'Jiro Dreams of Sushi' and the director David Gelb.
'Jiro Dreams of Sushi' and the director David Gelb.
Image: Getty Images / Michael Kovac

You might not be able to go out to your favourite local eatery this weekend but you can visit some of cinema’s best restaurants. Here are nine culinary-themed films – all feel-good and filled with food.


Based on two true stories, Julie & Julia tells the story of famed American chef, cookbook author and quirky personality Julia Child (Meryl Streep in a role that plays to her every strength) and blogger Julie Powell, an earnest and relatable Amy Adams, who sets herself the task of cooking every recipe out of Child’s iconic cookbook Mastering the Art of French Cooking in one year, with unexpected consequences. The dual narratives are expertly woven together in a delightful concoction of food and finding yourself outside your comfort zone in the face of uncertainty – ideal for these unprecedented times. 

WATCH | The trailer for Julie & Julia:


Another story for our times, Chocolat sees an unconventional woman arriving in small-town France and opening – gasp – a chocolaterie (and just before Lent!) However, her open-hearted approach to life and cooking rubs off on her new neighbours. This stylish adaptation of Joanne Harris’s novel is beautiful to watch and features sweet treats that’ll have you paging to the dessert sections of your recipe books as the credits roll and, hopefully, feeling more sweet towards your fellow man.

WATCH | The trailer for Chocolat:


Helen Mirren plays a Michelin-starred chef who owns a restaurant in the French countryside which regularly serves the president. Her perfectly controlled world is rocked when an Indian family moves to town and flamboyantly restores the rundown eatery 100 feet across the road. The patriarch’s exuberant approach to life and cooking shakes up the local scene and the rivalry that develops between the pair makes for both laughs and lessons.

WATCH | The trailer for The Hundred-Foot Journey:


Fair warning: this docu-satire is filled with dry British humour and plenty of sarcasm but, if that’s your cup of tea (’scuse the pun), then this witty adventure around some of England’s best restaurants with comedians Steve Coogan and Rob Brydon is a complete delight. Their observations as everyman in a fancy restaurant, tying to look like they know what they’re talking about, are original and hilarious. It’s gold.

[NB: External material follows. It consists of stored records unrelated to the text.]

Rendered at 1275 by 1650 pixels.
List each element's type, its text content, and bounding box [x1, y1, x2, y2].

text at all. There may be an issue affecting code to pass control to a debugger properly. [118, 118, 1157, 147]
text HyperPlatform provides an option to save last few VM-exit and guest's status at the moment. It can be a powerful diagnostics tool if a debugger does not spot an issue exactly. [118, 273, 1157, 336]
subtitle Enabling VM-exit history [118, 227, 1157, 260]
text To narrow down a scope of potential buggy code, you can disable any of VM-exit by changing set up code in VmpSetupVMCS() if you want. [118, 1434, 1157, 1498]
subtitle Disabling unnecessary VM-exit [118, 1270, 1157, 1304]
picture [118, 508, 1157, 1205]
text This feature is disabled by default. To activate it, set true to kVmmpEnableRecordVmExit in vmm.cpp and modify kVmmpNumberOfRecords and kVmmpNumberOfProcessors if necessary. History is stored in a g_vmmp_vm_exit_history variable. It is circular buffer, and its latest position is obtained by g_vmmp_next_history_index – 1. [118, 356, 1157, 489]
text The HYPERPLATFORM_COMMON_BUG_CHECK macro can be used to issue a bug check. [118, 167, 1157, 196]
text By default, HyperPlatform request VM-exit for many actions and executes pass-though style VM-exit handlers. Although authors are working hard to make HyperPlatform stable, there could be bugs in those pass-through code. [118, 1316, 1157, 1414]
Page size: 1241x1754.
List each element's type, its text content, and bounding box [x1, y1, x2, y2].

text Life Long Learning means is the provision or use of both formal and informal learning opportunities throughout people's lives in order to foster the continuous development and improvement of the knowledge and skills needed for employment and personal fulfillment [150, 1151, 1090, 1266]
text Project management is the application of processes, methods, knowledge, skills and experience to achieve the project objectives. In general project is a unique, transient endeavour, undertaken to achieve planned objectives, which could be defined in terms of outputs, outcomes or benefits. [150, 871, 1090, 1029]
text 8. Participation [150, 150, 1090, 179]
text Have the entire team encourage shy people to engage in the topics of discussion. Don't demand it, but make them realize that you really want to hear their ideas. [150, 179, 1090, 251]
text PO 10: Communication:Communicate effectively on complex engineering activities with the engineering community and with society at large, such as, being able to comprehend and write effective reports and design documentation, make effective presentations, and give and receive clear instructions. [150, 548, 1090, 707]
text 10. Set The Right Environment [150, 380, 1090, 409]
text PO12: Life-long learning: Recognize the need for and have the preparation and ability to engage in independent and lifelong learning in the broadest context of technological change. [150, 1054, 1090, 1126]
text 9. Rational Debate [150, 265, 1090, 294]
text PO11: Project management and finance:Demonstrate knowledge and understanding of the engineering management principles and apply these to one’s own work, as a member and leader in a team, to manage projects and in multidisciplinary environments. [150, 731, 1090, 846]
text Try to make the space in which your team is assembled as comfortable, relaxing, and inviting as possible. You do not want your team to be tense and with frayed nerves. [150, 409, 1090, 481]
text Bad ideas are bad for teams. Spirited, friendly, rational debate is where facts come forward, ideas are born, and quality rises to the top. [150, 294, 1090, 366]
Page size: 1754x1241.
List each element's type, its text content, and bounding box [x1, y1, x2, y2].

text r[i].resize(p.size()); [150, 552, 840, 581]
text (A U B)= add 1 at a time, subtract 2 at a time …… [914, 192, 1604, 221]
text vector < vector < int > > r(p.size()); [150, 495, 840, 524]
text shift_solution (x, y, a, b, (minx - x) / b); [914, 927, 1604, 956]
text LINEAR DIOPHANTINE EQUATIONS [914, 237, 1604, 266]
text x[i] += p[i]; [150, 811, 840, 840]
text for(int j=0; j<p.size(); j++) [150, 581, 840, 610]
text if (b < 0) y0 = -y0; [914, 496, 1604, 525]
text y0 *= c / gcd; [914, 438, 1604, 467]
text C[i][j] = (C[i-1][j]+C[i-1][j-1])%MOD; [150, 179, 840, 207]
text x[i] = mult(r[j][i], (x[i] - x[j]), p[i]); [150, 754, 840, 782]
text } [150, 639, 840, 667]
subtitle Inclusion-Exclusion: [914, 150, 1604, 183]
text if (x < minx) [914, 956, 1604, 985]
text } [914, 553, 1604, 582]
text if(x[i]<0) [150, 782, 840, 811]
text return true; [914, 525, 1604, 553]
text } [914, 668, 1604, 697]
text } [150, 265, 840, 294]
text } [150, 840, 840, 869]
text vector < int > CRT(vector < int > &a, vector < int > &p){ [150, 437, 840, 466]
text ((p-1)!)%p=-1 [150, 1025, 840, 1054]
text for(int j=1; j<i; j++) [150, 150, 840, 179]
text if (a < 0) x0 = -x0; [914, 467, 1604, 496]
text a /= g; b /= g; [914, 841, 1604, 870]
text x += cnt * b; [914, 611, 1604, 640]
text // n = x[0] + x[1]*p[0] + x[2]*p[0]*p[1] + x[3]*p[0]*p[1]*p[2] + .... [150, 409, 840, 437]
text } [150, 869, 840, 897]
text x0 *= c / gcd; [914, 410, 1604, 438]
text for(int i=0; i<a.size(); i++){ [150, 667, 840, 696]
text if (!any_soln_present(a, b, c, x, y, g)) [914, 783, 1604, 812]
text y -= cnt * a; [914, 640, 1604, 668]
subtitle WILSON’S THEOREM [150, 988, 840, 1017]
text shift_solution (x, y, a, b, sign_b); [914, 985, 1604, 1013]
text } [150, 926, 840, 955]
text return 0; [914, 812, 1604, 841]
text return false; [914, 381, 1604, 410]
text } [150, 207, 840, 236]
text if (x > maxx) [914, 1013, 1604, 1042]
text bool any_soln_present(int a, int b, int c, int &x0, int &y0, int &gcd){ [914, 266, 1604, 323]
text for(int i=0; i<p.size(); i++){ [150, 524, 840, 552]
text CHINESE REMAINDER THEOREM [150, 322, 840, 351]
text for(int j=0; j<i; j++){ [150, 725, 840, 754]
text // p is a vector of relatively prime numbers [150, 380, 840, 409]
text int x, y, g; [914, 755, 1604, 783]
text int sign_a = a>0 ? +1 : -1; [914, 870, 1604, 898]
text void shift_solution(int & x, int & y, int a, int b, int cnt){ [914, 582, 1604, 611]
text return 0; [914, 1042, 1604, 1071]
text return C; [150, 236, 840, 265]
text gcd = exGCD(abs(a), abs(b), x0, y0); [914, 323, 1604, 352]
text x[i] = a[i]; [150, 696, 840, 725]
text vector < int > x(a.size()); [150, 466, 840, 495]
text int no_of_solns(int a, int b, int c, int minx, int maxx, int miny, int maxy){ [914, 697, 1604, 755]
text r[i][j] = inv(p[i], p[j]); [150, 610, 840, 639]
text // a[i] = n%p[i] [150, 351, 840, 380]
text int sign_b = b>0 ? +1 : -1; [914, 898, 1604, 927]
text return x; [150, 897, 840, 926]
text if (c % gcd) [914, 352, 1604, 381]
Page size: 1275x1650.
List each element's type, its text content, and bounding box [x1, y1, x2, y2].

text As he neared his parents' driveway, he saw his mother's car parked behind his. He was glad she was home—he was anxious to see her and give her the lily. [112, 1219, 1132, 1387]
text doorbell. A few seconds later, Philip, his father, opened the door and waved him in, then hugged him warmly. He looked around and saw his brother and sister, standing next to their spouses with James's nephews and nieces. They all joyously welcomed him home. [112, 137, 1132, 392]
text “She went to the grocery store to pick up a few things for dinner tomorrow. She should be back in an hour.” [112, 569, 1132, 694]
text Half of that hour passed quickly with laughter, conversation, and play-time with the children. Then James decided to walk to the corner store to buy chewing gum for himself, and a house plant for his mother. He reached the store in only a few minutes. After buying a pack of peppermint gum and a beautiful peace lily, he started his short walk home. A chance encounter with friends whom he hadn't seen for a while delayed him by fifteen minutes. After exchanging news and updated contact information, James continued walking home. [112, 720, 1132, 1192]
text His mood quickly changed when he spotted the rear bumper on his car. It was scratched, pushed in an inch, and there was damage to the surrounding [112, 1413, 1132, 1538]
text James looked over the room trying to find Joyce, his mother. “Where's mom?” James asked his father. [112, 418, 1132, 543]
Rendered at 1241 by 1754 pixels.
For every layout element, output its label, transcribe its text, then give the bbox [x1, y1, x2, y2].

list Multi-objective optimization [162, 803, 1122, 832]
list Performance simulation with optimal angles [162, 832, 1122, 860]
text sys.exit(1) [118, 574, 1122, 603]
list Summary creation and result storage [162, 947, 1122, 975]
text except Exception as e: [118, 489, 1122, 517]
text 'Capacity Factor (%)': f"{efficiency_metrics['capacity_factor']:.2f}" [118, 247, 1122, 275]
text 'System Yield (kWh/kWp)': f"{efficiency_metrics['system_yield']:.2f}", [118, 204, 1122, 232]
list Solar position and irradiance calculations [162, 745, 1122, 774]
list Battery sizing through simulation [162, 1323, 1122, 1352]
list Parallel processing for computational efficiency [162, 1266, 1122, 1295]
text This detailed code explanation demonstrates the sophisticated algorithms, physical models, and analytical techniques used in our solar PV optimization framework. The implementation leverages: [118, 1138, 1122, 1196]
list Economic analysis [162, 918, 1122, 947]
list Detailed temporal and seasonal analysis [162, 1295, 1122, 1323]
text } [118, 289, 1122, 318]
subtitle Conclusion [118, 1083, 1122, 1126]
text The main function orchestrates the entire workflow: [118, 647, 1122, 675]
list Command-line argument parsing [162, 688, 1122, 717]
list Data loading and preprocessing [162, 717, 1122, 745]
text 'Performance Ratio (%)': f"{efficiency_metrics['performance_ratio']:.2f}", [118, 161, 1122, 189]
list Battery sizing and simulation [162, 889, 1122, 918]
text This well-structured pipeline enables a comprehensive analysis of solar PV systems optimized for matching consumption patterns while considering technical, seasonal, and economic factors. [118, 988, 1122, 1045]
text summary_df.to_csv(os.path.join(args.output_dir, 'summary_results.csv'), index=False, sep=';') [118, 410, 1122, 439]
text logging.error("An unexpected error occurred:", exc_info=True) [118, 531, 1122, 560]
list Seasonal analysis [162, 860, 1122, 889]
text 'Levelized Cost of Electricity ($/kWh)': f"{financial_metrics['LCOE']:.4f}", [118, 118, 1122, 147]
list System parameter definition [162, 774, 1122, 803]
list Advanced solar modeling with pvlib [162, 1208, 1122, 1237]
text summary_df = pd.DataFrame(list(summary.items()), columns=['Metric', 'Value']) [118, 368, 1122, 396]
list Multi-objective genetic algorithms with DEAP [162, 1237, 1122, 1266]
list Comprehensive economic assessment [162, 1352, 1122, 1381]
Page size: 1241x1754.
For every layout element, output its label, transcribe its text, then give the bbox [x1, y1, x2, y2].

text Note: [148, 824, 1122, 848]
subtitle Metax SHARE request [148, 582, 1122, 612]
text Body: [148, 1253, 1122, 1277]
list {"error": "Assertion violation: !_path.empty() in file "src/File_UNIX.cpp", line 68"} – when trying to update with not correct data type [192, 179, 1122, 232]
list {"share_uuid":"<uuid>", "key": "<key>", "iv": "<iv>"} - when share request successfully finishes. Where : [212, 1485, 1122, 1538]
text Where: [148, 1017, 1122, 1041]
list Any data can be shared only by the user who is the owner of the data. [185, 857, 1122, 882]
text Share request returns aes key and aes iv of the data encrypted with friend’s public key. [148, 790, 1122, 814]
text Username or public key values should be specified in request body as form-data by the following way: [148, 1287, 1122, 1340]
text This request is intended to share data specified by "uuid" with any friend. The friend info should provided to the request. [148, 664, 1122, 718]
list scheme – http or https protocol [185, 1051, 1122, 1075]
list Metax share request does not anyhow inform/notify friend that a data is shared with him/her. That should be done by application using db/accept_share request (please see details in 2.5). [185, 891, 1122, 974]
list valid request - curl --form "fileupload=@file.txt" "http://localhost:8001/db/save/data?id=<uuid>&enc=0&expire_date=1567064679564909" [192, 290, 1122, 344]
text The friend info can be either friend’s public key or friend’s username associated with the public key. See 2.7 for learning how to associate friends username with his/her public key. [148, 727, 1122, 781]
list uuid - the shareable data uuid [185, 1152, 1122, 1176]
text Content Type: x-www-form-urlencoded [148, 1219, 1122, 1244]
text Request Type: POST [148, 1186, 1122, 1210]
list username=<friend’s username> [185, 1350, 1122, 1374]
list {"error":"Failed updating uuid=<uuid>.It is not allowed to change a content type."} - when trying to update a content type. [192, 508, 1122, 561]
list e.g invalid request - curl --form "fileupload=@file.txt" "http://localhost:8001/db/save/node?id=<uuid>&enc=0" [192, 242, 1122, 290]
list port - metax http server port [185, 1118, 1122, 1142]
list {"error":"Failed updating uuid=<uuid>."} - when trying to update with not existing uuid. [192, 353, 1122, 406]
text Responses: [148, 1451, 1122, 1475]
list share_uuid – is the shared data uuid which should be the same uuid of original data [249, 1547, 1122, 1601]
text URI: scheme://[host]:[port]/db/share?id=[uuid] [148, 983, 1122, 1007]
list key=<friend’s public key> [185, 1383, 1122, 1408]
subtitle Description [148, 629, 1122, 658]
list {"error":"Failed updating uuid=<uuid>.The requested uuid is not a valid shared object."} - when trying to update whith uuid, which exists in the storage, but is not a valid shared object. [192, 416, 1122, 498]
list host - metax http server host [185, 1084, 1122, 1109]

WATCH | The trailer for The Trip:


One for family viewing here. This delightful animated romp follows a rat with ambitions of being a famous chef. You can well imagine how he’s welcomed into the pretentious Parisian kitchens – until he meets a lowly kitchen boy with equally big dreams and exactly zero talent. It’s a screwball comedy that’s both wholesome and witty enough to satisfy audiences of all ages in true Disney style.

WATCH | The trailer for Ratatouille:


Preparing sushi is undoubtedly an art, and Jiro Ono is a master. Now 94 years old, he was 85 at the time of this 2011 documentary and it’s fascinating to have intimate insight into his process and inspiration (he does dream of sushi) as well as, by extension, Japanese culture. This documentary is beautifully shot and scored and will have you salivating for your next sushi fix.

WATCH | The trailer for Jiro Dreams of Sushi:


A mix of drama and comedy, this classic film has a bit of everything, with strong female characters and relationships at the forefront. There’s an engaging storyline at its heart which features not-so-healthy attitudes to food and how it’s possible to bury your feelings in feasting. Probably a timeous message for many of us right now …

WATCH | The trailer for Fried Green Tomatoes:


Catherine Zeta-Jones plays an uptight, obsessive chef whose life is her work in a very upmarket restaurant. She cooks as she lives – with precision and very little room for spontaneity, fun or invention – and it’s therefore an enormous shock to her system when her sister dies and leaves her daughter in the care of her anything-but-maternal aunt. Her boss, who insists she takes time off to grieve and be there for her niece, hires a male chef who could not be more different or more charming.

WATCH | The trailer for No Reservations:


There are some big names in Big Night - Stanley Tucci, Tony Shalhoub, Allison Janney, Isabella Rossellini, Minnie Driver, Liev Schrieber, Marc Anthony - many of who were not as famous back in 1996 as they are today, but the ensemble of great actors makes for a great film. It’s one that you might not have heard of but those in the know give it high ratings (96% on Rotten Tomatoes) and it’s worth watching younger incarnations of these actors. The premise is simple - a pair of immigrant Italians run a restaurant serving authentic Italian food but the fact that the chef (older brother Primo) refuses to Americanise his menu to make it more accessible to their Jersey customers means the establishment is failing. They plan a “Big Night”, when a celebrity is due to come and dine, in a last-ditch attempt to save their eatery. It’s a gem.